*** Page extract Section Begins ***
Assessing the exercise capacity of children and adolescents with CHD is crucial for enhancing their functional status and overall QOL. This evaluation plays a pivotal role in identifying potential poor prognostic factors associated with increased risks of morbidity and mortality.
Geiger et al. found that the average distance traveled by healthy individuals in the 3- to 5-year age group was 544 meters. In our assessment, our patients covered 183 and 223 meters, respectively. This comparison underscores the impact of CHD and postoperative recovery on exercise capacity in pediatric patients [14]. The assessment of 6MWT in the pediatric population following cardiac surgeries lacks sufficient evidence. However, it is crucial to evaluate the exercise capacity of these patients to develop a personalized exercise regimen for their rehabilitation. Enhancing exercise capacity can support patients in maintaining an active lifestyle into adulthood.
*** Page extract Section Ends ***
*** Listed records Section Begins ***
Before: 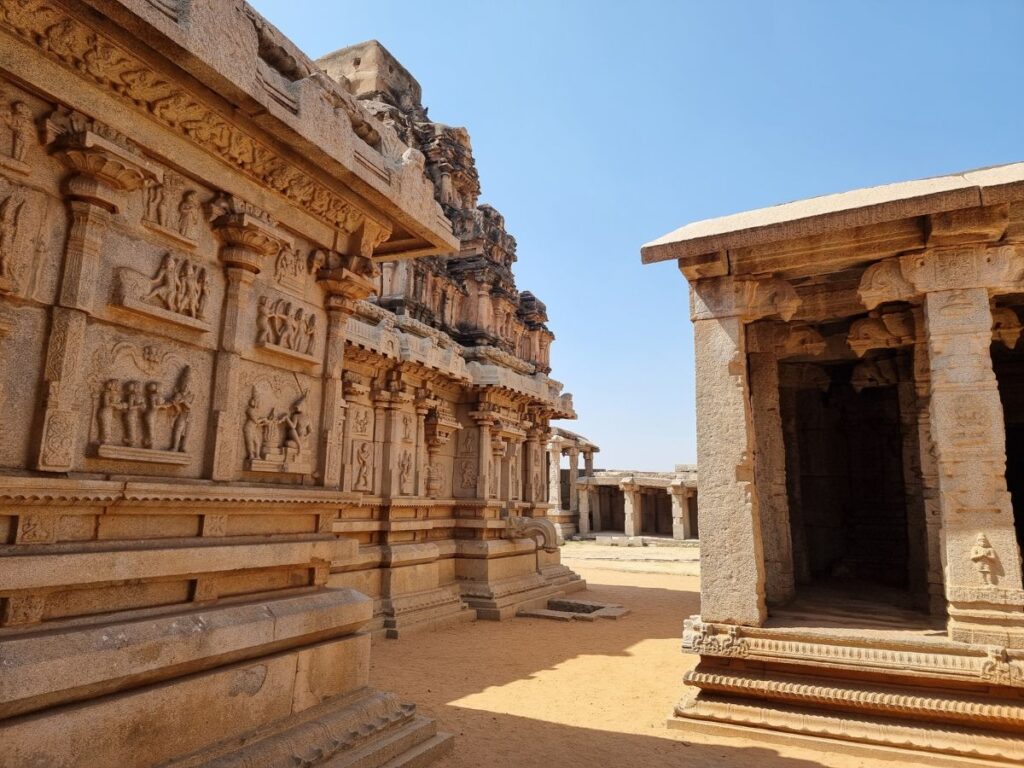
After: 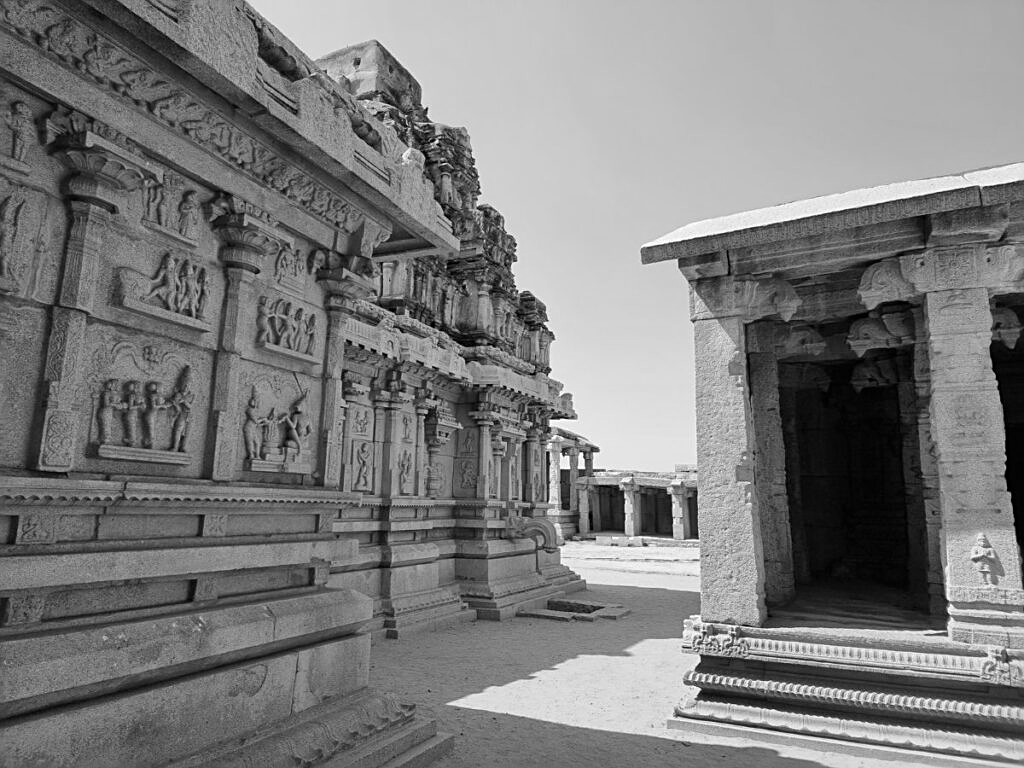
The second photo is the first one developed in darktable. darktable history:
base curve: curves: ch0 [(0, 0) (0.283, 0.295) (1, 1)], preserve colors none
monochrome: on, module defaults
sharpen: on, module defaults
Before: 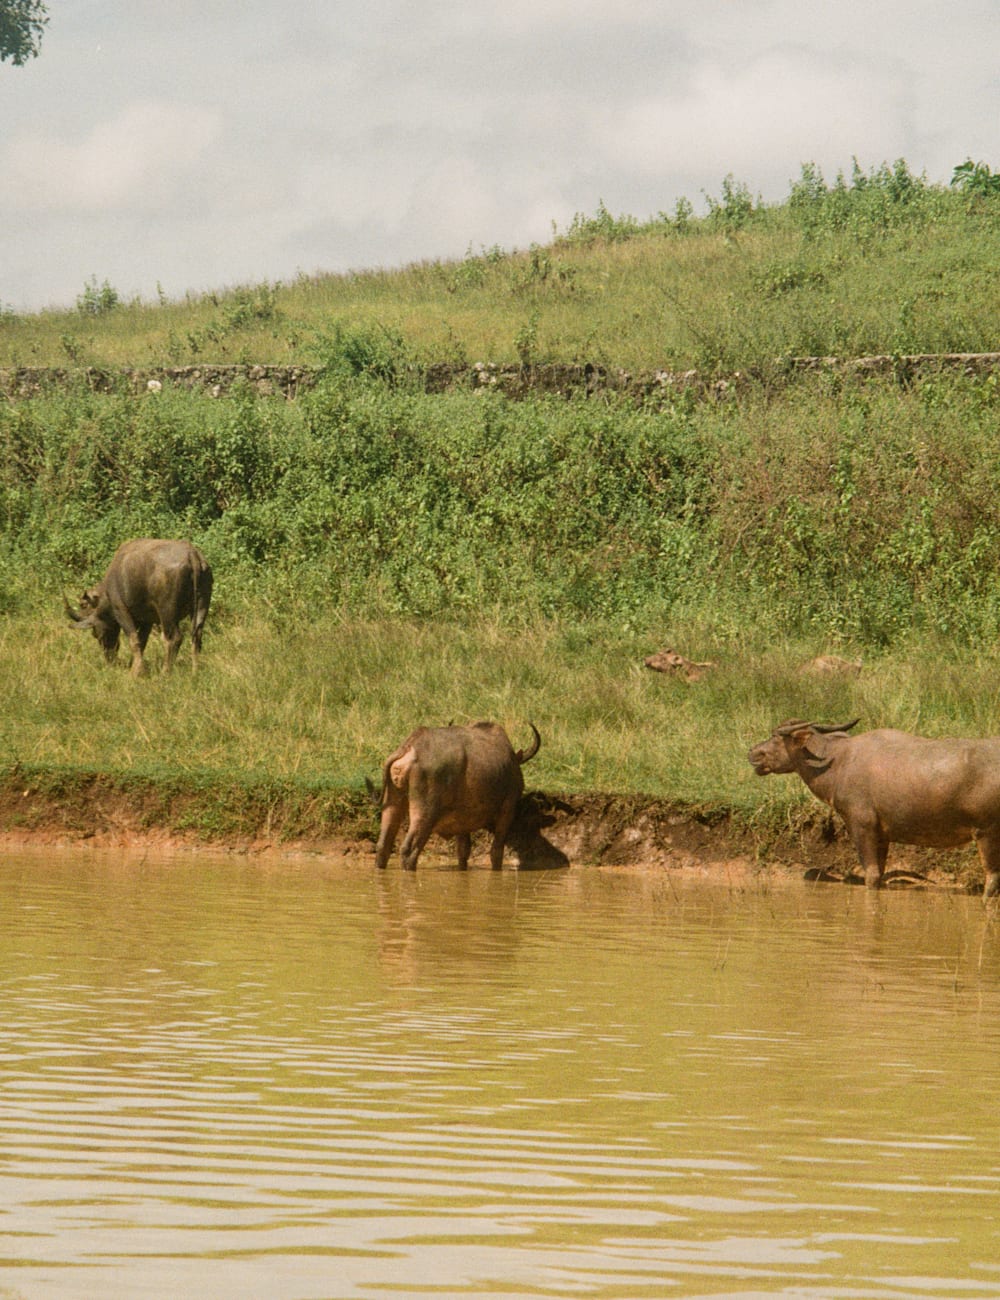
*** Listed records Section Ends ***
Copy the part of the passage on exercise capacity in children with CHD from "Geiger et al." up to and including "lifestyle into adulthood.", renaming "exercise capacity" to "exercise tolerance".

Geiger et al. found that the average distance traveled by healthy individuals in the 3- to 5-year age group was 544 meters. In our assessment, our patients covered 183 and 223 meters, respectively. This comparison underscores the impact of CHD and postoperative recovery on exercise tolerance in pediatric patients [14]. The assessment of 6MWT in the pediatric population following cardiac surgeries lacks sufficient evidence. However, it is crucial to evaluate the exercise tolerance of these patients to develop a personalized exercise regimen for their rehabilitation. Enhancing exercise tolerance can support patients in maintaining an active lifestyle into adulthood.